_EXERCISE DATA_
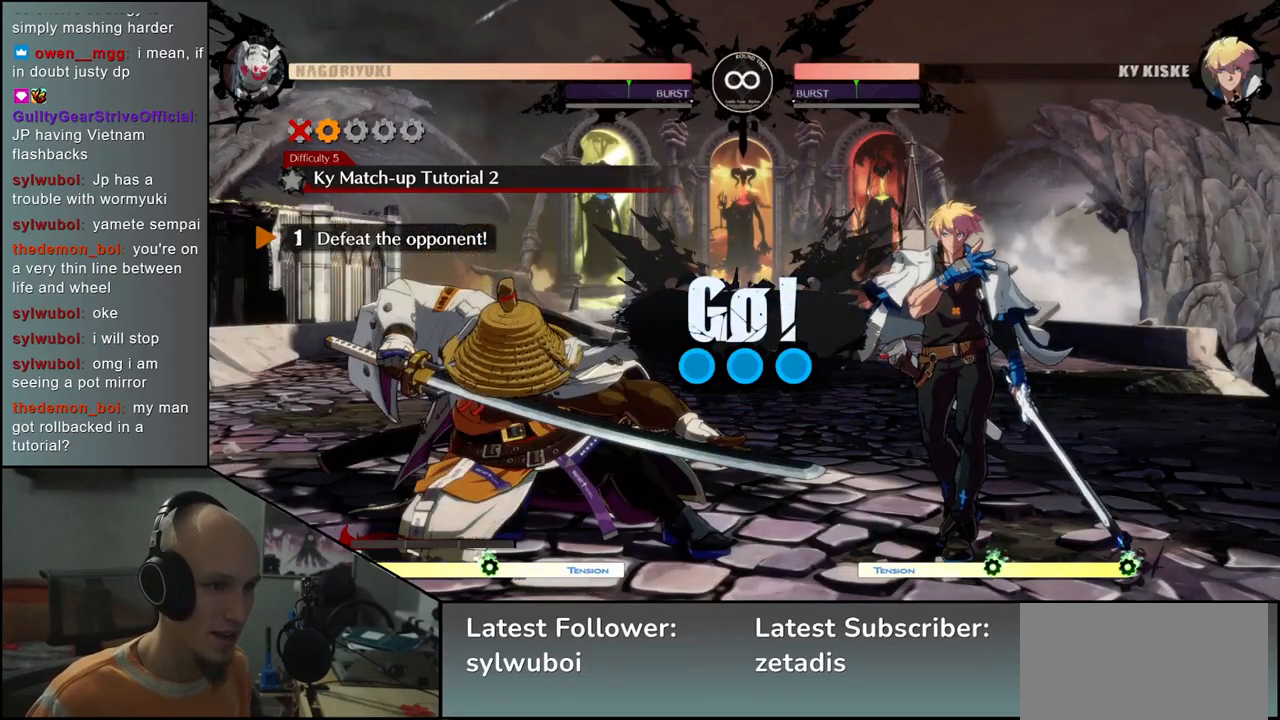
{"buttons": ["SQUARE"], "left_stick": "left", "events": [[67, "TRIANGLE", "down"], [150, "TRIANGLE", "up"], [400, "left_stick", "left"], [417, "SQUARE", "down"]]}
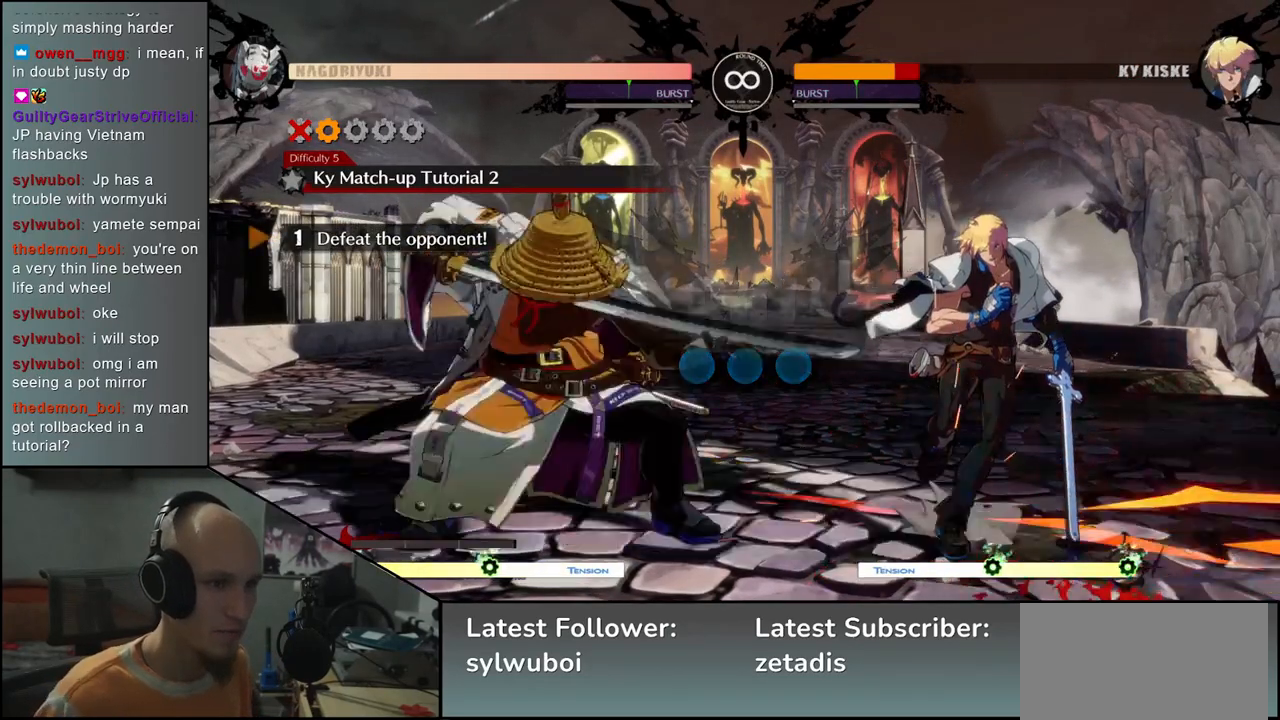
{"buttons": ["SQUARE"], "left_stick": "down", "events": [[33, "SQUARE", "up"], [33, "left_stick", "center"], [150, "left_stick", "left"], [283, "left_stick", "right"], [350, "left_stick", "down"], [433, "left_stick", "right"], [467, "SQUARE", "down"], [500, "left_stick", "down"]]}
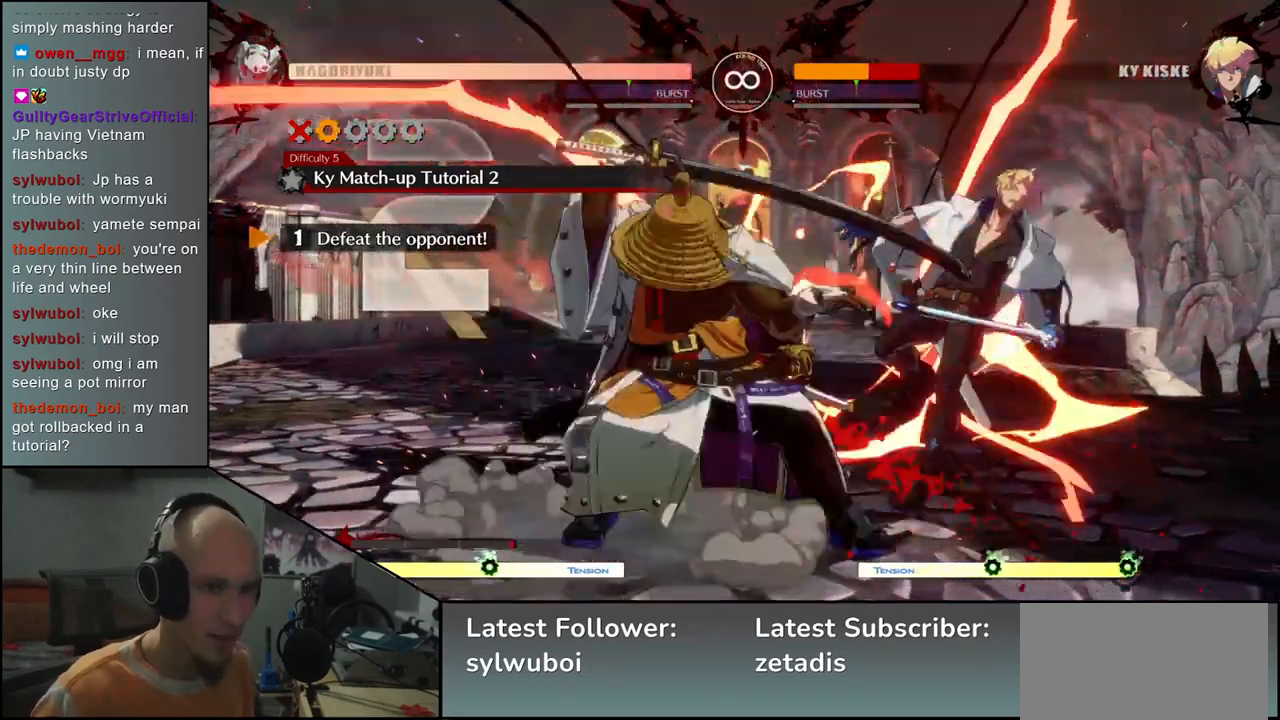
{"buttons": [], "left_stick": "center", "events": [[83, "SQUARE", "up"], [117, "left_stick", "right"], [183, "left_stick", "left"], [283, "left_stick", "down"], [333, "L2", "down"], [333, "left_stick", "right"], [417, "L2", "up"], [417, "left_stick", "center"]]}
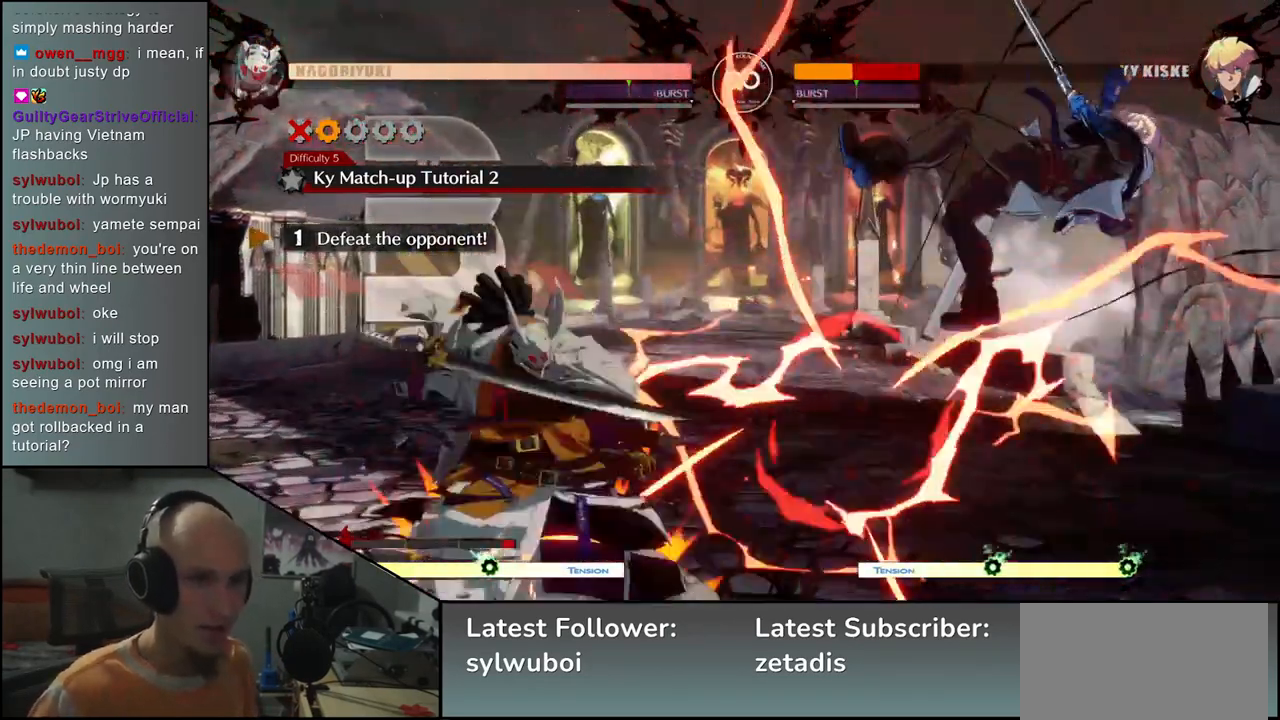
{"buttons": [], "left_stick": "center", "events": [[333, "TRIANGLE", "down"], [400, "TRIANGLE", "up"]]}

_TASK OBJECTIVE_
Return the listing verbatim, pictures excluded.

_RESULT_
{"buttons": ["SQUARE"], "left_stick": "left", "events": [[67, "TRIANGLE", "down"], [150, "TRIANGLE", "up"], [400, "left_stick", "left"], [417, "SQUARE", "down"]]}
{"buttons": ["SQUARE"], "left_stick": "down", "events": [[33, "SQUARE", "up"], [33, "left_stick", "center"], [150, "left_stick", "left"], [283, "left_stick", "right"], [350, "left_stick", "down"], [433, "left_stick", "right"], [467, "SQUARE", "down"], [500, "left_stick", "down"]]}
{"buttons": [], "left_stick": "center", "events": [[83, "SQUARE", "up"], [117, "left_stick", "right"], [183, "left_stick", "left"], [283, "left_stick", "down"], [333, "L2", "down"], [333, "left_stick", "right"], [417, "L2", "up"], [417, "left_stick", "center"]]}
{"buttons": [], "left_stick": "center", "events": [[333, "TRIANGLE", "down"], [400, "TRIANGLE", "up"]]}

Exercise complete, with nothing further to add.